Precisely. In a formal debate, there is “Winning”, which is being judged to have the better argument by a panel of judges. On the SDMB, “winning” is very rare, but it presumably involves convincing someone to actually change their position, or at least to think about it from a new angle. And short of winning, I think a reasonable goal is at least to have a reasonable, polite, free-flowing exchange of ideas. And bringing up “well, this other guy did it too” will almost never do so, regardless of whether it’s presented in a way which technically does or does not fit some latin word.
There are certain situations where the debate CAN be made more interesting by bringing up past examples and contrasting them with the present. Left Hand of Dorkness brings up the interesting example of FDR lying to get us involved in WW2. The problem on the SDMB, however, is that even when it’s really an interesting legitimate example, it’s usually brought up as an attack and an accusation, rather than as an invitation for discussion. I don’t know whether either of these examples is technically a Tu Quoque, but I’d call this one bad:
A: Bush lied to get us into a war in Iraq. That’s bad. Bush is bad.

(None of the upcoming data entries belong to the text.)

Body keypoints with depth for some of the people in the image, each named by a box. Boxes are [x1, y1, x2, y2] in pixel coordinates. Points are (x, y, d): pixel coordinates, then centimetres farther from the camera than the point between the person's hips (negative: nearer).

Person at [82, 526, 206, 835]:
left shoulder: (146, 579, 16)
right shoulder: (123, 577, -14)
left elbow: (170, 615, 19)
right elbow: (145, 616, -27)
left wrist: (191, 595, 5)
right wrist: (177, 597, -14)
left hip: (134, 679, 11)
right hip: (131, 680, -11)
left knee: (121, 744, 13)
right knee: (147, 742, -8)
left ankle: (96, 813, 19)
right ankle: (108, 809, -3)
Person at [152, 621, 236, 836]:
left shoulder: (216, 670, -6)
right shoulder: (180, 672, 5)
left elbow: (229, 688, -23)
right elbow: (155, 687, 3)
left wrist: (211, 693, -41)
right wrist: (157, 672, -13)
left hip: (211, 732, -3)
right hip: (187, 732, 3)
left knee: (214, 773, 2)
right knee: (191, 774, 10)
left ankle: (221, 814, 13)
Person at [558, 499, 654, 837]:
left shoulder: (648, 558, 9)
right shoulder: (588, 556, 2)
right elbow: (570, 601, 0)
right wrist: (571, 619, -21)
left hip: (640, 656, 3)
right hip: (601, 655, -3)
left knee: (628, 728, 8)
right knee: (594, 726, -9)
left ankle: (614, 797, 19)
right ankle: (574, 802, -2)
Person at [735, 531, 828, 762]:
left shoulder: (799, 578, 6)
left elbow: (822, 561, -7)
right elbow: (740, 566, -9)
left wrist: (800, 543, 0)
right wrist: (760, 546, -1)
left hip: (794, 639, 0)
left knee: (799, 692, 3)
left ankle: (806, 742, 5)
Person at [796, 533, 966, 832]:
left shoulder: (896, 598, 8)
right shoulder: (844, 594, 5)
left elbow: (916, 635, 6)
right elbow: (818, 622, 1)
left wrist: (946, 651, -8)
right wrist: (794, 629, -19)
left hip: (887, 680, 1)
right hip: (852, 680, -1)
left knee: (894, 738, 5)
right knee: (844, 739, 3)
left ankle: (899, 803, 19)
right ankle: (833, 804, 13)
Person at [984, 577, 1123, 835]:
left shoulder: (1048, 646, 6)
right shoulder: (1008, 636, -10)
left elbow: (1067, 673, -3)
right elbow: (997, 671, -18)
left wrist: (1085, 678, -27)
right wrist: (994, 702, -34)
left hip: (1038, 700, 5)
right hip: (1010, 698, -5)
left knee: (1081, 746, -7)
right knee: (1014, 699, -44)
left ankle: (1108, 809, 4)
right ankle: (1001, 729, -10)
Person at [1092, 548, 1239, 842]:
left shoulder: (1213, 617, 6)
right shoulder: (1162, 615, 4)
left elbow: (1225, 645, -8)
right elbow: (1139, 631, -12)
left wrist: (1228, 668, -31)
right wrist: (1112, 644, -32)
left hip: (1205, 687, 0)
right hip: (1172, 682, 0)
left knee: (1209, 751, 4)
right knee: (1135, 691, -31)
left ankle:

B: But FDR lied to get us into WW2. You don’t complain about that. Therefore you’re a lying hypocrite and Bush did nothing wrong
And this one good:
A: Bush lied to get us into a war in Iraq. That’s bad. Bush is bad.
B: Sure, lying to get us into a war sounds like a bad thing, prima facie. But is it possible that doing so could actually be the right action in the long run? Or that Bush could at least have honestly believed so? For instance, FDR sure seems to have lied to get us more deeply involved in WW2, and most people think that was a good cause. Are those two situations not comparable?
That’s fine.
But let’s call a spade a spade. My point here is that tu quoque has a specific meaning, and it’s incorrect to call it a fallacy where it isn’t. Your point is also correct: from the point of view of persuasion, there’s a good way and a not-so-good way of offering up counter-examples, and one catches more flies with honey than with vinegar. I agree completely with this observation.
But if it doesn’t fit “some latin word,” then let’s stop calling it that Latin word.
Yes, and that usually hinges on judgments of morality and justice, or at least of what a human society needs to function properly. Such matters are outside the purview of debate teams or trial lawyers, and in fact are actively scorned as irrelevant in favor of narrow focus on technicalities. The type of mindset that can think the definition of a particular kind of fallacy is important while the propriety of investigating war crimes is less so is at a severe handicap here when trying to “win” according to the standards of this board. And out in the real world too, it may need to be said.
Yes, but “well, you yourself supported the very thing you’re now deploring when the names were reversed” is entirely valid, and even gets to the point more quickly than most any other argument.
That argument requires the person making it to first admit that Bush did lie to get us into a war in Iraq. But, since that concedes the moral center right from the get-go, it doesn’t get stipulated here. All we get is the first kind of argument, “Yeah, well, a Democrat once did it too! So there!”.